Upper School students in Parker’s Advanced Biology class recently had an opportunity to learn from an expert responsible for transforming rare diseases through gene therapy when Parker parent and Avexis President David Lennon visited their class to talk about his work with gene therapy and spinal muscular atrophy.
Dr. Lennon shared information about the genetic disorder known as spinal muscular atrophy, which is characterized by weakness and wasting (atrophy) in muscles used for movement (skeletal muscles). Students learned the condition is caused by a loss of specialized nerve cells, called motor neurons, that control muscle movement, as well as about the revolutionary gene therapy treatment called Zolgensma, which treats patients with this condition.
Reflecting upon the experience, one student shared, “I think it was super-cool that we got to take what we had already learned about genetics and gene editing and apply it to a real-world problem like a genetic disease.

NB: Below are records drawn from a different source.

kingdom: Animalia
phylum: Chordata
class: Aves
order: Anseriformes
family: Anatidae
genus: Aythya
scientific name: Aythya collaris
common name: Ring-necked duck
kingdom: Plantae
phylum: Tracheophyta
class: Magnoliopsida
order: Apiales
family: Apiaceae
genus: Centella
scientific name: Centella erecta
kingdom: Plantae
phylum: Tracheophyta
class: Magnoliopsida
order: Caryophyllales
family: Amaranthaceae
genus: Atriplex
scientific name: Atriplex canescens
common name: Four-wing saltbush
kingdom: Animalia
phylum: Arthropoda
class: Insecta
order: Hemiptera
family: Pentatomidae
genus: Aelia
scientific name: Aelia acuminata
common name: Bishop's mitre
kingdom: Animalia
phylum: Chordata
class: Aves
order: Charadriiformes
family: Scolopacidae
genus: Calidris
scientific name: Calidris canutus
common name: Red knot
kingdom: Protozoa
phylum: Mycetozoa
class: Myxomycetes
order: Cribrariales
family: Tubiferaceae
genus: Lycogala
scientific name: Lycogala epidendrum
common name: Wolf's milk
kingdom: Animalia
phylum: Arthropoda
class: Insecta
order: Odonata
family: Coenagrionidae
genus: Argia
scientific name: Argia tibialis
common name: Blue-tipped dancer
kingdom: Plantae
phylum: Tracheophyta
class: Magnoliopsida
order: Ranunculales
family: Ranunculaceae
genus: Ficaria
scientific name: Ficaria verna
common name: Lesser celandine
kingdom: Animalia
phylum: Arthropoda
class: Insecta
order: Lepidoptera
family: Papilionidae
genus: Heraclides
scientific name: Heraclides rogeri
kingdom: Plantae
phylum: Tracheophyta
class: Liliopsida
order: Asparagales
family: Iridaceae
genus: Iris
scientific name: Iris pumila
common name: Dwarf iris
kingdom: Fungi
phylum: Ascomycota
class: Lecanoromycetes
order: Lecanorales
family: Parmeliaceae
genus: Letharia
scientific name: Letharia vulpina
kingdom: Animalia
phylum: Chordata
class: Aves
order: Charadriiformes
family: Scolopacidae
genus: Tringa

It taught me a lot more about the obstacles and opposition to gene therapy and just how difficult it is to get gene therapies approved.” Another student shared, “Being able to learn from someone who has a solution to SMA with the use of gene therapy was a great way to put the science outside of the classroom and hear about real-life examples. Having Dr. Lennon come to Parker and explain the science and logistics behind gene therapy was a life-changing experience.”
Parker thanks Dr. Lennon for speaking with our students and providing them with an actual application of the topics they learn in class. These kinds of experiential lessons are extremely impactful as our older students began to decide how they want to pursue their own passions in life.